In conclusione, la sproporzione tra i due contesti di vita non possiede di per sè alcun rilievo, salvo emerga che essa ha determinato specifiche ricadute individuali, distinte da quelle destinate a prodursi sulla generalità delle persone provenienti dal medesimo ambito territoriale.

Giova aggiungere che le Sezioni Unite di questa Corte, nelle recenti sentenze nn. 29459 e 29460/2019, hanno ribadito, in motivazione, l’orientamento di questo giudice di legittimità in ordine al “rilievo centrale alla valutazione comparativa tra il grado d’integrazione effettiva nel nostro paese e la situazione soggettiva e oggettiva del richiedente nel paese di origine, al fine di verificare se il rimpatrio possa determinare la privazione della titolarità dell’esercizio dei diritti umani, al di sotto del nucleo ineliminabile e costitutivo della dignità personale”, rilevando che “non può, peraltro, essere riconosciuto al cittadino straniero il diritto al permesso di soggiorno per motivi umanitari considerando, isolatamente e astrattamente, il suo livello di integrazione in Italia, nè il diritto può essere affermato in considerazione del contesto di generale e non specifica compromissione dei diritti umani accertato in relazione al paese di provenienza (Cass. 28 giugno 2018, n. 17072)”, in quanto “si prenderebbe altrimenti in considerazione non già la situazione particolare del singolo soggetto, ma piuttosto quella del suo paese di origine, in termini del tutto generali ed astratti, di per sè inidonea al riconoscimento della protezione umanitaria”.

In definitiva, il carattere “aperto” dei motivi di accoglienza tutelati con la protezione umanitaria non fa venir meno la necessità dell’effettivo riscontro di una situazione di vulnerabilità che non può non partire dalla situazione del Paese di origine del richiedente, correlata alla condizione personale che ha determinato la ragione della partenza.
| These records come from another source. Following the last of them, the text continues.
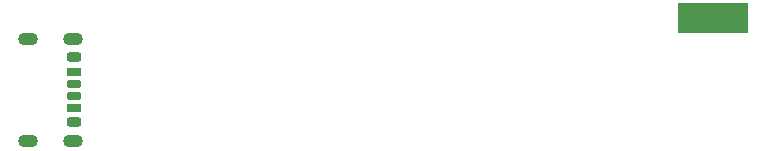
<source format=gtp>
G04 Layer: TopPasteMaskLayer*
G04 EasyEDA Pro v2.2.27.1, 2024-09-15 10:59:50*
G04 Gerber Generator version 0.3*
G04 Scale: 100 percent, Rotated: No, Reflected: No*
G04 Dimensions in millimeters*
G04 Leading zeros omitted, absolute positions, 3 integers and 5 decimals*
%TF.GenerationSoftware,KiCad,Pcbnew,8.0.5*%
%TF.CreationDate,2024-10-21T18:28:28+08:00*%
%TF.ProjectId,redraw_TH,72656472-6177-45f5-9448-2e6b69636164,rev?*%
%TF.SameCoordinates,Original*%
%TF.FileFunction,Paste,Top*%
%TF.FilePolarity,Positive*%
%FSLAX46Y46*%
G04 Gerber Fmt 4.6, Leading zero omitted, Abs format (unit mm)*
G04 Created by KiCad (PCBNEW 8.0.5) date 2024-10-21 18:28:28*
%MOMM*%
%LPD*%
G01*
G04 APERTURE LIST*
G04 Aperture macros list*
%AMRoundRect*
0 Rectangle with rounded corners*
0 $1 Rounding radius*
0 $2 $3 $4 $5 $6 $7 $8 $9 X,Y pos of 4 corners*
0 Add a 4 corners polygon primitive as box body*
4,1,4,$2,$3,$4,$5,$6,$7,$8,$9,$2,$3,0*
0 Add four circle primitives for the rounded corners*
1,1,$1+$1,$2,$3*
1,1,$1+$1,$4,$5*
1,1,$1+$1,$6,$7*
1,1,$1+$1,$8,$9*
0 Add four rect primitives between the rounded corners*
20,1,$1+$1,$2,$3,$4,$5,0*
20,1,$1+$1,$4,$5,$6,$7,0*
20,1,$1+$1,$6,$7,$8,$9,0*
20,1,$1+$1,$8,$9,$2,$3,0*%
G04 Aperture macros list end*
%ADD10R,6.000000X2.500000*%
%ADD11RoundRect,0.175000X-0.425000X0.175000X-0.425000X-0.175000X0.425000X-0.175000X0.425000X0.175000X0*%
%ADD12RoundRect,0.190000X0.410000X-0.190000X0.410000X0.190000X-0.410000X0.190000X-0.410000X-0.190000X0*%
%ADD13RoundRect,0.200000X0.400000X-0.200000X0.400000X0.200000X-0.400000X0.200000X-0.400000X-0.200000X0*%
%ADD14RoundRect,0.175000X0.425000X-0.175000X0.425000X0.175000X-0.425000X0.175000X-0.425000X-0.175000X0*%
%ADD15RoundRect,0.190000X-0.410000X0.190000X-0.410000X-0.190000X0.410000X-0.190000X0.410000X0.190000X0*%
%ADD16RoundRect,0.200000X-0.400000X0.200000X-0.400000X-0.200000X0.400000X-0.200000X0.400000X0.200000X0*%
%ADD17O,1.700000X1.100000*%
G04 APERTURE END LIST*
D10*
%TO.C,X2*%
X123005000Y-92810000D03*
%TD*%
D11*
%TO.C,USB1*%
X68891500Y-98390000D03*
D12*
X68891500Y-100410000D03*
D13*
X68891500Y-101640000D03*
D14*
X68891500Y-99390000D03*
D15*
X68891500Y-97370000D03*
D16*
X68891500Y-96140000D03*
D17*
X68811500Y-94570000D03*
X65011500Y-94570000D03*
X68811500Y-103210000D03*
X65011500Y-103210000D03*
%TD*%
M02*

</source>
Nella specie, la Corte di merito ha compiuto una esaustiva valutazione della situazione del richiedente, rilevando la mancanza di situazioni di vulnerabilità, sia oggettiva sia soggettiva, del richiedente, nè vengono dedotte situazioni di vulnerabilità, già allegate nel merito, e non prese in esame dalla Corte distrettuale.
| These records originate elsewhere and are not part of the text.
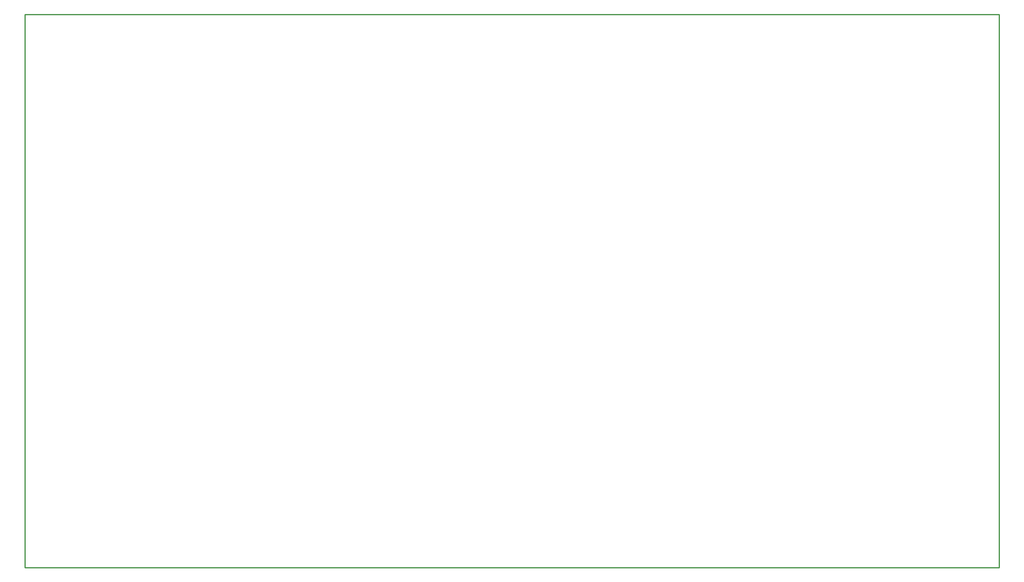
<source format=gko>
G04*
G04 #@! TF.GenerationSoftware,Altium Limited,Altium Designer,18.1.6 (161)*
G04*
G04 Layer_Color=16711935*
%FSLAX25Y25*%
%MOIN*%
G70*
G01*
G75*
%ADD13C,0.01000*%
D13*
X246000Y100000D02*
X1055000D01*
X246000D02*
X246000Y560000D01*
X1055000Y100000D02*
Y560000D01*
X246000D02*
X1055000D01*
M02*

</source>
6. Per tutto quanto sopra esposto, va respinto il ricorso. Non v’è luogo a provvedere sulle spese processuali, non avendo l’intimato svolto attività difensiva.

PQM

La Corte respinge il ricorso.

Ai sensi del D.P.R. n. 115 del 2002, art. 13, comma 1 quater, dà atto della ricorrenza dei presupposti processuali per il versamento da parte del ricorrente dell’importo a titolo di contributo unificato, pari a quello dovuto per il ricorso, ove dovuto, a norma dello stesso art. 13, comma 1 bis.

Così deciso in Roma, nella Camera di consiglio, il 8 ottobre 2020.